HISTOIRE

Un siècle de savoir-faire

Des amis surs : les taxis

Après avoir pris quelque retard sur le marché des taxis par rapport à ses concurrents, Peugeot affirmera son incontestable suprématie à partir des années soixante grâce à ses motorisations diesel.

C’est au cours de la seconde moitié des années trente que la marque au lion commence à prendre sa vraie place sur ce marché, après le leadership de Citroën dans les années vingt et de Renault au début de la décennie suivante. Si la transformation de la 301 longue est proposée sur devis en 1934, la véritable offensive se fait l’année suivante avec la 401 DL.

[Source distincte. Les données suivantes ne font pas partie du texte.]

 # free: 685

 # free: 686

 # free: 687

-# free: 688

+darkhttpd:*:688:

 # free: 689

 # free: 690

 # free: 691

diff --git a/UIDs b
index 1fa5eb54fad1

Modèle spécifique, la DLT (T pour taxi) reçoit de nombreux équipements adaptés à sa fonction : cloison de séparation avec vitre, siège chauffeur revêtu de cuir et cinq places dont deux strapontins à l’arrière pour les clients. De plus, comme les Renault KZ, le bas de la portière avant droite se replie, ce qui permet à cette dernière de s’ouvrir à 180° sur l’aile. Le transport de bagages encombrants à côté du chauffeur est ainsi rendu possible. La voiture reçoit encore une batterie de 12 volts pour mieux démarrer par temps froid. De nombreux taxis parisiens l’adoptent, qui bénéficient du chauffage et de la TSF.

Construite en 1934 et 1935 à environ 1800 exemplaires, la 401 DLT cède la place à la 402 LT en 1936. Mieux motorisée — deux litres de 55 ch contre 1,7 litre de 44 ch —, cette dernière va marcher sur les pas de sa devancière. Plusieurs milliers de taxis 402 sillonneront les rues de Paris et des grandes villes de province, sans oublier ce qui était alors les colonies. En 1938, Peugeot sortira une 402 B diesel au 2,3 litres de 55 ch, dont un certain nombre d’exemplaires seront confiés à des chauffeurs de taxis. La guerre mettra un terme à l’expérimentation.

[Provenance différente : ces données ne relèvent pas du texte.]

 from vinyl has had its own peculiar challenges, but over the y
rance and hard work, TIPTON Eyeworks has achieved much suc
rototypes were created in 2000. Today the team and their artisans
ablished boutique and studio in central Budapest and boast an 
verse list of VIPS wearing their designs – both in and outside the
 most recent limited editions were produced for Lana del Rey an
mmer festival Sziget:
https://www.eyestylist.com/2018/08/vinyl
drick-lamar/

Après le conflit, Peugeot est, avec la 403 D, le premier constructeur français à lancer une berline diesel en série. Le niveau sonore élevé de son moteur Indénor de 48 ch réserve pratiquement la voiture aux compagnies de taxis. Elle a d’ailleurs été lancée après que des modèles d’avant série ont été utilisés à Paris par ces dernières.
C’est surtout avec la 404 D que le taxi Peugeot diesel va connaître son véritable essor. Les 504 et 505 lui emboîteront le pas, qui permettront à la marque au lion de prendre l’ascendant sur Renault et Citroën. Sochaux devient alors le leader incontesté du marché français du taxi. Il convient de souligner que, contrairement aux années trente, il ne s’agit pas de véhicules spécifiques, mais de voitures pratiquement identiques aux modèles de série.

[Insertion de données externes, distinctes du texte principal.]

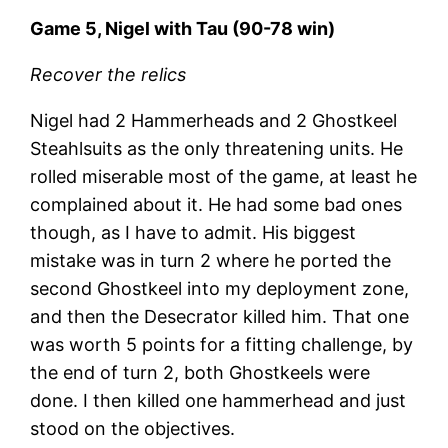
Game 5, Nigel with Tau (90-78 win)
Recover the relics
Nigel had 2 Hammerheads and 2 Ghostkeel
Steahlsuits as the only threatening units. He
rolled miserable most of the game, at least he
complained about it. He had some bad ones
though, as I have to admit. His biggest
mistake was in turn 2 where he ported the
second Ghostkeel into my deployment zone,
and then the Desecrator killed him. That one
was worth 5 points for a fitting challenge, by
the end of turn 2, both Ghostkeels were
done. I then killed one hammerhead and just
stood on the objectives.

S’agissant des automobiles dédiées aux services publics, on ajoutera les breaks Peugeot (403, 404, 504 et suivants) qui ont servi de base à la réalisation d’ambulances — à côté ses fourgons (D3A, D4A, J7, J9 et leurs successeurs) surtout utilisés à cette fonction. Sans parler de ceux largement acquis par la Gendarmerie et les différents services de police.

 Le Pape Jean-Paul II a également roulé en Peugeot. Dans une 604 Limousine Heuliez lors de son voyage à Lisieux en 1980, ainsi que dans un pick-up 504, la « papamobile » de Sochaux .Spécialement aménagé en 1980 (en deux exemplaires) par le Centre d’études de La Garenne  à l’occasion du voyage du souverain pontife en France en 1980 et 1988. Un exemplaire est exposé au Musée de L’Aventure Peugeot à Sochaux.